September 07, 2008
Gloucester Coal quarterly sale hit by capacity constraints
It is reported that capacity constraints at the Port of Newcastle in New South Wales continue to affect Gloucester Coal Ltd's sales of coking and thermal coal.
Gloucester Coal reported a 2% lift in total coal sales to 497,000 tonnes for the first quarter of fiscal 2008 with a slight bias towards coking coal sales compared to 488,000 tonnes for the previous corresponding period. Production from the company's four pits was 6% lower to 763,000 tonnes, primarily due to a decline in co disposal mining which involves mixing waste rock with tailings.
Gloucester Coal said "Changes in the mix of coal from each of the company's mines reflect the continued optimization of operations through the blending of coal, and a focus on the production of the higher value coking coal during times of port capacity constraints."
However, it said that customer’s off take are still strong and it expects offshore vessel queues to fall in the months ahead.
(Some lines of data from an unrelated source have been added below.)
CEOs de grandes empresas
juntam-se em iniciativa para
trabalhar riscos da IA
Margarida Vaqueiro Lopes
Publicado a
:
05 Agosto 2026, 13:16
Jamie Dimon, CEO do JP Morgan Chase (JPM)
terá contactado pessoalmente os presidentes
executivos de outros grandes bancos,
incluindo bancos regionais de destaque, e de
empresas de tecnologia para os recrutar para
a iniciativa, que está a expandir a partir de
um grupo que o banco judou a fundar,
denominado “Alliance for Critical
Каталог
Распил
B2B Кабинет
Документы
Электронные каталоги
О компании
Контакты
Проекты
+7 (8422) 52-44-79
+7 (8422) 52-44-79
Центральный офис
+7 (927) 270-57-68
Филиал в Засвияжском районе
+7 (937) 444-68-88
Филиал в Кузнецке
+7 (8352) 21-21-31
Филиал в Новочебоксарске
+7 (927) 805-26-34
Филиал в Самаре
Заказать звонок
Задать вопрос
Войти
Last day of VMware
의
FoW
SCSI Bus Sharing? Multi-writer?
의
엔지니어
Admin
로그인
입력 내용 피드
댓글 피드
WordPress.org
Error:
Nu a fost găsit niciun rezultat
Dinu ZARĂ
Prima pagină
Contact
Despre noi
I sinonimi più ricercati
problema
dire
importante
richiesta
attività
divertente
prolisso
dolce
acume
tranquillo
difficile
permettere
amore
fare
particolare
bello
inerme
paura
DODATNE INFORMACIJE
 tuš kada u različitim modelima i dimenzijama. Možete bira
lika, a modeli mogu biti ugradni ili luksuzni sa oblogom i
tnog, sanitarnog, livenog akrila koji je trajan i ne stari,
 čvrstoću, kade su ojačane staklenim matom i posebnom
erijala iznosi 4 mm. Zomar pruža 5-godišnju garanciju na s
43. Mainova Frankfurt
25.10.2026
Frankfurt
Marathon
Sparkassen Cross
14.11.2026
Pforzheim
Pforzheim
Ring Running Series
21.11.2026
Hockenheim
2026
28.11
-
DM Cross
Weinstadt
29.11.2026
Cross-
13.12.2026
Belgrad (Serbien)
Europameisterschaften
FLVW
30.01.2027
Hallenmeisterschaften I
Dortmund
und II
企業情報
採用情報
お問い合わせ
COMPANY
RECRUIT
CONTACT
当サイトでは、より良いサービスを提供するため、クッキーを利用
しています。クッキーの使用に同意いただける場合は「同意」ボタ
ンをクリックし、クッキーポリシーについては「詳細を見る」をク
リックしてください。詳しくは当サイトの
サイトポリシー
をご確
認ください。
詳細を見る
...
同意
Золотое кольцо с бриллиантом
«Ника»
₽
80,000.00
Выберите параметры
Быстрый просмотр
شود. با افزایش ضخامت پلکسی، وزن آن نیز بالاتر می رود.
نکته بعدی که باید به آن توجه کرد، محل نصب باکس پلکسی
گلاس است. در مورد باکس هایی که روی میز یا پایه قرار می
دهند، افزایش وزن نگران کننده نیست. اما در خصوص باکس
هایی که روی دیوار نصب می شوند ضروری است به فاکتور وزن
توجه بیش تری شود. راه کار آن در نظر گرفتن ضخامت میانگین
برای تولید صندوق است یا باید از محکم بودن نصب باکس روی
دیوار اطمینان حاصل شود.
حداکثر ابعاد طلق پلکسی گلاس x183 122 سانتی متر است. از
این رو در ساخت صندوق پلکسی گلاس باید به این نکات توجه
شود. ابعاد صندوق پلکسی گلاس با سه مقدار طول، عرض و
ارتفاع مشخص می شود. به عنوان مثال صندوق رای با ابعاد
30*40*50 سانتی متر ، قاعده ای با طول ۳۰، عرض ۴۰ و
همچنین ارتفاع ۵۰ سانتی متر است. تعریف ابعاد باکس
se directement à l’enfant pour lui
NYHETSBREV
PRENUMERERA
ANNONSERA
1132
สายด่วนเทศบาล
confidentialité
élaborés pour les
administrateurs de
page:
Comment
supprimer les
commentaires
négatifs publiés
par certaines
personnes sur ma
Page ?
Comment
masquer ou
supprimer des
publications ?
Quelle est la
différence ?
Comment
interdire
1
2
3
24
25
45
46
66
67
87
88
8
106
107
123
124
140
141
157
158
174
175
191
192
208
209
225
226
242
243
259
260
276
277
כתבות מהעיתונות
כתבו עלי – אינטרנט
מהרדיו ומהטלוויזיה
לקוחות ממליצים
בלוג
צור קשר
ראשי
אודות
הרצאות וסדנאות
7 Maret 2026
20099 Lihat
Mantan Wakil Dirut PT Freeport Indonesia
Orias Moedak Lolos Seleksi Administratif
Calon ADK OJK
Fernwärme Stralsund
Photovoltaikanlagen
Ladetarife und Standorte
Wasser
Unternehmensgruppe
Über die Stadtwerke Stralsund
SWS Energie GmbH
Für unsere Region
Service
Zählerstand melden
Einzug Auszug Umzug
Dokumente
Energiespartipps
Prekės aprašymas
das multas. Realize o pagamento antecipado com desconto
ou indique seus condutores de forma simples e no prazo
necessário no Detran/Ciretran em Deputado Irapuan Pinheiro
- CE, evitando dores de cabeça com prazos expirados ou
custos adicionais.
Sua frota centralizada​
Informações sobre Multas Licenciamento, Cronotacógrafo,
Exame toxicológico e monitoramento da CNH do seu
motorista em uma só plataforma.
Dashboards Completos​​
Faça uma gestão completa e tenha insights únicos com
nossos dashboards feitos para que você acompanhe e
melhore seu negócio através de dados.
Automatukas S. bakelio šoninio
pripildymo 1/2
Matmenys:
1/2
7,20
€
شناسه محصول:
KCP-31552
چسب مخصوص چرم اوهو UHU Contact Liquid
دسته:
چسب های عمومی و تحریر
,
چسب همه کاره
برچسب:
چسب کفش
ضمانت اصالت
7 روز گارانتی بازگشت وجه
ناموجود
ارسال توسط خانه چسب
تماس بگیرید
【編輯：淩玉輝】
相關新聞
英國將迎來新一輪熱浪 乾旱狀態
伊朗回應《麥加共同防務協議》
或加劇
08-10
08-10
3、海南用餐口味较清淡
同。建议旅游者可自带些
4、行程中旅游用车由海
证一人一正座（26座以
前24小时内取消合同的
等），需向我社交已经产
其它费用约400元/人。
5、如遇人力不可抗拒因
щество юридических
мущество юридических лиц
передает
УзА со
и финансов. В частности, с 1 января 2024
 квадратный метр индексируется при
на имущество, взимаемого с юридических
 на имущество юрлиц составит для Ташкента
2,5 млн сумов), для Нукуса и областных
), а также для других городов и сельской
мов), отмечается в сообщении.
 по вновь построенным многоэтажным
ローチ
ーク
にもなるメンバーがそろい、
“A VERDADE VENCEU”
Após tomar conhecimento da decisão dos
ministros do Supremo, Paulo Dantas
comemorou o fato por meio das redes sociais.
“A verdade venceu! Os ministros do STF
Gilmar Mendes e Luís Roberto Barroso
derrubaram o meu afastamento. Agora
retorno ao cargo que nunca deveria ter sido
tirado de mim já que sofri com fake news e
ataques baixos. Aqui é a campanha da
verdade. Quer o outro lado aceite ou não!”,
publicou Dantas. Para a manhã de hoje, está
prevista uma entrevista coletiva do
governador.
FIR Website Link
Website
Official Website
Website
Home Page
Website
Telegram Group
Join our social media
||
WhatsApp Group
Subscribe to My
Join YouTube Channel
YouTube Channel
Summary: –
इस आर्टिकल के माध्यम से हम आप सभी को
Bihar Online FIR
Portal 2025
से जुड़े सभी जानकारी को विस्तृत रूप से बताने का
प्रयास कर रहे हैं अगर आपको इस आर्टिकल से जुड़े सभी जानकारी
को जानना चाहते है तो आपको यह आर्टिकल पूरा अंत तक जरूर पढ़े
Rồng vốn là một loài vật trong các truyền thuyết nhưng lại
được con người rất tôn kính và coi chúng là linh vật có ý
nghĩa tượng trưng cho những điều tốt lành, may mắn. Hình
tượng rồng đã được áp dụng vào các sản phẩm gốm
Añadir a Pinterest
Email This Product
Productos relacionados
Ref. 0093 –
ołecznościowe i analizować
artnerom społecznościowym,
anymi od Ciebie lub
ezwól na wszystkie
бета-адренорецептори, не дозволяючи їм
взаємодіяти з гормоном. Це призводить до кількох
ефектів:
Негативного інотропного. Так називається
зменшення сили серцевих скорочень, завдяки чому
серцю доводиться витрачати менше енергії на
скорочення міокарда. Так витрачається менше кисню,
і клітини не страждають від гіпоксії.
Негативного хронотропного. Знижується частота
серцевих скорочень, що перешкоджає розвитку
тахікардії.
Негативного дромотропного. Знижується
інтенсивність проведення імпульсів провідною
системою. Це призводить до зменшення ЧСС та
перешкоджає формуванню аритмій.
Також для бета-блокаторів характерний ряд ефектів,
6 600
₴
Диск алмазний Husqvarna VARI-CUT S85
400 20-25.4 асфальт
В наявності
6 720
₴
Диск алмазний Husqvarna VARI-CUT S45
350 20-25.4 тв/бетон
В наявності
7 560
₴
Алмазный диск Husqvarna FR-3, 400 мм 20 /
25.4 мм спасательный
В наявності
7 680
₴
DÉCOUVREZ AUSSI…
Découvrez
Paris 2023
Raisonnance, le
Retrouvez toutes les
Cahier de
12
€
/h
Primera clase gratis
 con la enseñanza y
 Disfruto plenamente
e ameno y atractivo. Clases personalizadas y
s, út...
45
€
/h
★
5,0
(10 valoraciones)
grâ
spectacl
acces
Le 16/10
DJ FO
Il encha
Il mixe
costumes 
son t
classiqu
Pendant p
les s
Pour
Gloucester Coal said "The capacity allocation system has gradually reduced the queue from previous highs, resulting in a welcome fall in demurrage costs incurred by the company."
Gloucester Coal is focusing on growth opportunities outside the Gloucester Basin and expects to release a significant reserve upgrade in early 2008. Its plan to increase production to 2.8 million tonnes in the 2010 fiscal year is proceeding on schedule.